» **TRECHO FORNECIDO**:
========================================

A grande limitação deste estudo consiste em seu escopo restrito, já que se trata de um estudo de caso, não permitindo, portanto, a ampliação de seus resultados como conhecimento genérico sobre a autogestão. Ainda assim, a definição dos pilares e a observância destes na realidade das organizações autogeridas se tornam importantes, na medida em que contribuem para o aprofundamento de uma temática cada vez mais em destaque no contexto atual.

4. O caso do Programa de Autogestão da Habitação

4.1 Movimento por moradia e origem dos recursos do Programa de Autogestão

A história da autogestão para habitação, de origem uruguaia, veio para o Brasil na década de 1980 com a realização das primeiras experiências no estado de São Paulo. Em Minas Gerais, o primeiro município a adotar políticas para a questão da habitação, vislumbrando práticas de gestão autônoma, foi Ipatinga, ao final da década de 1980. Em Belo Horizonte, foi durante o governo do PT, em 1994, que surgiu a primeira experiência de gestão autônoma, a construção do conjunto Urucuia, resultado de uma política voltada para a resolução do problema de habitação para as famílias de baixa renda. A presença do movimento de luta por moradia teve grande importância neste processo, principalmente através da formação de associações que reivindicavam, por meio de debates com as esferas de poder, soluções para o déficit de moradia.

As políticas de habitação surgiram, assim, como uma iniciativa da Prefeitura de Belo Horizonte (PBH) em resposta a uma demanda social. Atualmente englobam o Orçamento Participativo da Habitação e o Programa de Arrendamento Residencial, criado em 1999, o primeiro ainda se subdividindo em duas formas de gestão: a Gestão Pública e o Programa de Autogestão. Na Gestão Pública, todas as fases de implementação do empreendimento são administradas pelo poder público seguindo a legislação pertinente.

Já na Autogestão, é firmado um convênio com uma Associação Habitacional por meio do qual a PBH se compromete a liberar os recursos necessários para a realização do empreendimento e fiscalizar a realização do mesmo, enquanto a Associação se compromete a executar e administrar o empreendimento com auxílio de uma Assessoria Técnica por ela contratada e que responda aos critérios estabelecidos pela PBH. Entre os objetivos do programa, além de suprir o déficit de moradia, está a possibilidade de gestão dos recursos do empreendimento por parte das famílias, de desenvolvimento do projeto em suas diversas etapas, de participação nas atividades de planejamento e construção, além de promoção da ocupação ordenada do solo urbano.

========================================

» **CONJUNTO DE DADOS**:
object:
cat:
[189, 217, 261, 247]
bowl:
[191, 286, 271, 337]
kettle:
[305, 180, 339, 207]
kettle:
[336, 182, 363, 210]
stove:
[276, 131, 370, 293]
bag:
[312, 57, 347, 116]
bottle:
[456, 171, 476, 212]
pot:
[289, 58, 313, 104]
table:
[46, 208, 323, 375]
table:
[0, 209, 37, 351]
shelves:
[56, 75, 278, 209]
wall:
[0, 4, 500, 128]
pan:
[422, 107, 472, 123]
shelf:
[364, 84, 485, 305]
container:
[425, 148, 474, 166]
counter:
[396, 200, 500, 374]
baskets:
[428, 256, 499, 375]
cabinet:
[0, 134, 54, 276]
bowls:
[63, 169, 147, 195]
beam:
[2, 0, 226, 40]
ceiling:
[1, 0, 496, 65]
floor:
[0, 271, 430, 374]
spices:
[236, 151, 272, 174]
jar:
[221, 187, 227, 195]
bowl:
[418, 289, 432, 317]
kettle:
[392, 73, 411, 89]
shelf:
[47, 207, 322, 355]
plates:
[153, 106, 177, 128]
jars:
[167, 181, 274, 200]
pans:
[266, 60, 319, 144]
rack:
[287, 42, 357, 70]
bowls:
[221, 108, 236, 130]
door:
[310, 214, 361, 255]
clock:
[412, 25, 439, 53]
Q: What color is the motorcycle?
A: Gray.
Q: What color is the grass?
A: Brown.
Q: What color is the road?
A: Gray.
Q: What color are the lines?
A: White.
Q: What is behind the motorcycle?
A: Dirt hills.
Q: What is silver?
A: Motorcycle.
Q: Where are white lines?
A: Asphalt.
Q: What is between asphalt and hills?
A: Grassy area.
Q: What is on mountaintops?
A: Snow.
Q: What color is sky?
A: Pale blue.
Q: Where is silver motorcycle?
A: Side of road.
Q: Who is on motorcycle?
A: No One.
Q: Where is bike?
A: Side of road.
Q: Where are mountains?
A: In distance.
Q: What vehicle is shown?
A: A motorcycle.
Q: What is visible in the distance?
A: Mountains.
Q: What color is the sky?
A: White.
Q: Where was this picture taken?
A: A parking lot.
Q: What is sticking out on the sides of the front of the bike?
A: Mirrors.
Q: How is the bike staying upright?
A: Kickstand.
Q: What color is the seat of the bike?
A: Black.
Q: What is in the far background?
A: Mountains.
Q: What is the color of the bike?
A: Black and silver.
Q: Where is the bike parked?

========================================

» **TAREFA**:
Reproduza, sem nenhuma alteração, a parte do texto sobre autogestão habitacional que começa em "Já na Autogestão, é" e vai até "do solo urbano.".

» **RESPOSTA**:
Já na Autogestão, é firmado um convênio com uma Associação Habitacional por meio do qual a PBH se compromete a liberar os recursos necessários para a realização do empreendimento e fiscalizar a realização do mesmo, enquanto a Associação se compromete a executar e administrar o empreendimento com auxílio de uma Assessoria Técnica por ela contratada e que responda aos critérios estabelecidos pela PBH. Entre os objetivos do programa, além de suprir o déficit de moradia, está a possibilidade de gestão dos recursos do empreendimento por parte das famílias, de desenvolvimento do projeto em suas diversas etapas, de participação nas atividades de planejamento e construção, além de promoção da ocupação ordenada do solo urbano.